Their tilt also seems to have gotten me to use those as the borders of the canvas and it created a tilt. I waited way too long to flip my canvas since last time and woa. Does anyone notice it and is it that bad? Keep in mind I've been staring at this thing for a lot longer and have a difficult time seeing this, even if it looks easy- so please voice your opinion on this, guys.
Oh yeah- I also did what cmalidore suggested and tried to strengthen the contrast between background and foreground. Might need to make the foreground a little darker still, but I'll play with that the next couple of rounds.
I'd be reluctant to go too dark on the foreground - When I do it I tend to be verbally abused (and probably rightfully so) by those more knowledgeable than I haha, too much black and you will damage definition. For now at least you seem to have a nice balance.
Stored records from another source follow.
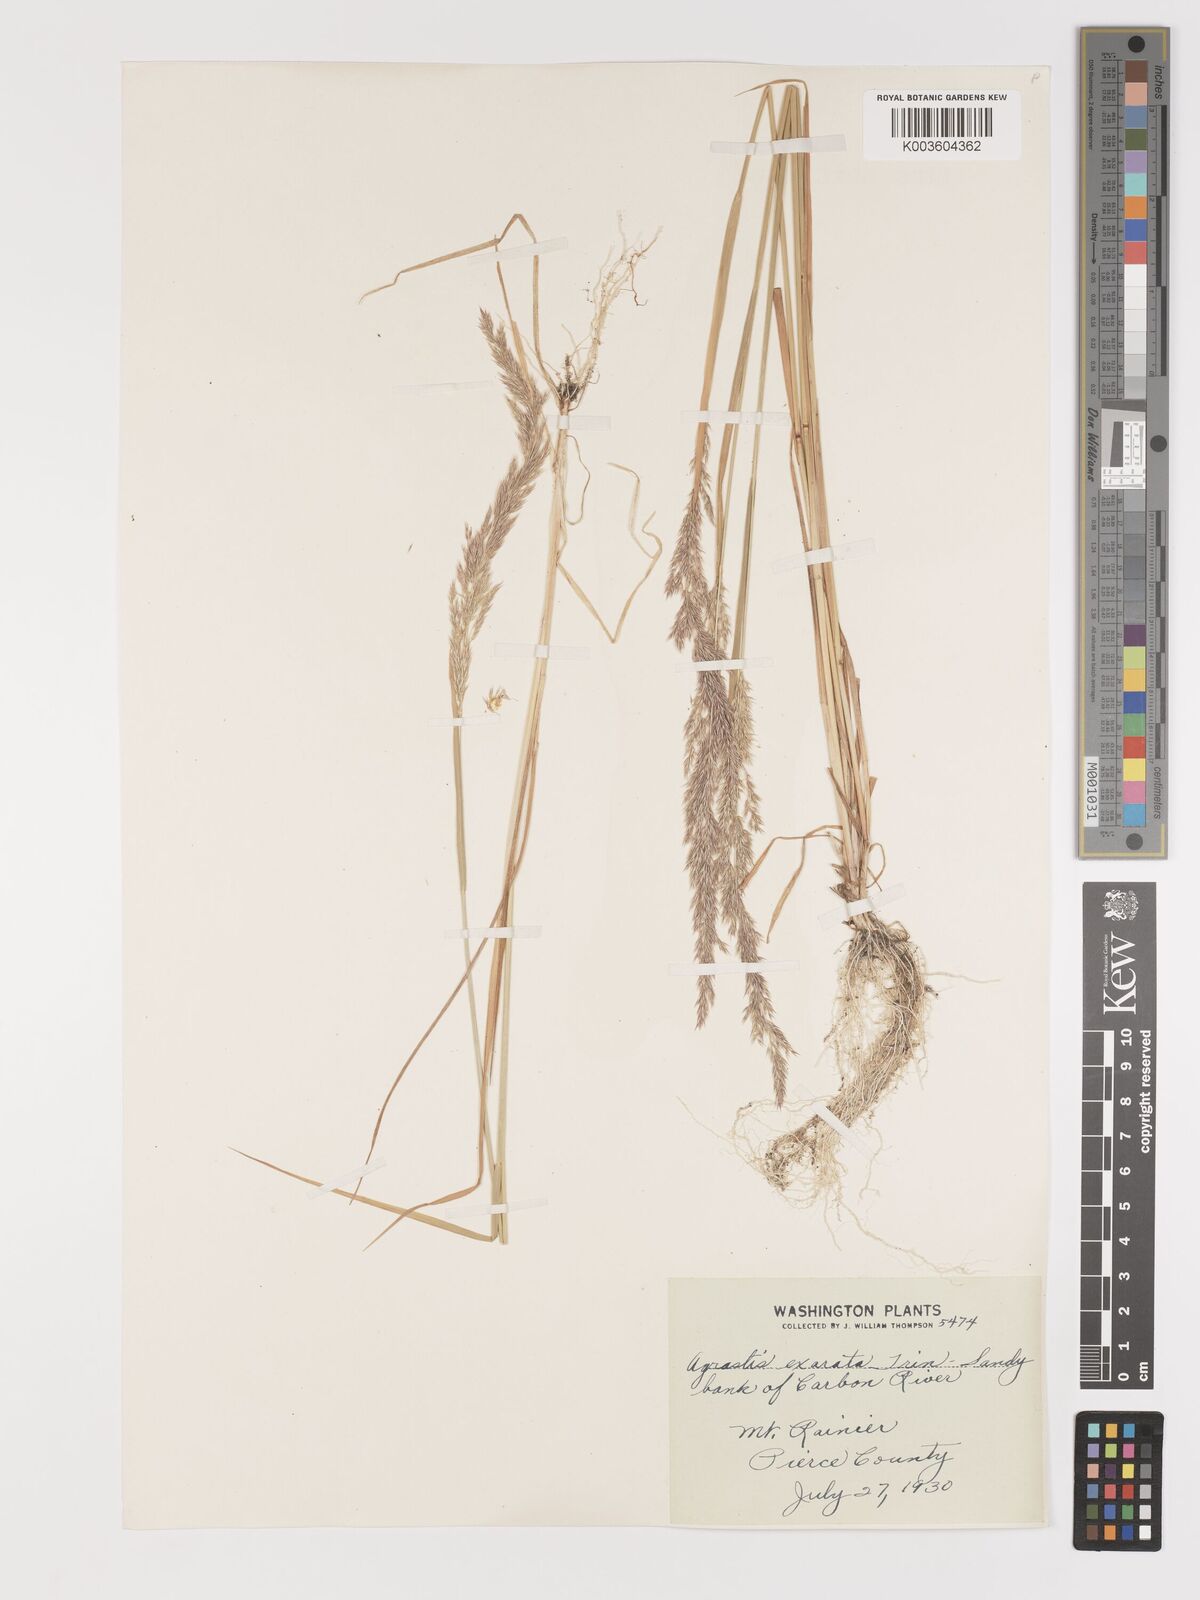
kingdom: Plantae
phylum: Tracheophyta
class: Liliopsida
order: Poales
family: Poaceae
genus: Agrostis
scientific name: Agrostis exarata
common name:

I think you've caught anything else I was thinking of, perspective didn't seem like a big thing on this one - but there's a hint of it that perhaps brushing up on will improve, and so on. You're on the right track.
this is looking really nice. I don't think the diagonal bars framing the focal point is a bad thing at all. I think it adds a lot of dynamism to the composition. The only issue I have with it, is it tends to lead the eye off the top of the page. I think all it needs to remedy this is something to lead the eye back into the composition. Here's one example of what I mean. You could do it a lot of other ways though.
Also that piece of ground in the midfield is tilted a little bit, (I fixed it in this paint over). It's very subtle, you could probably just leave it as is.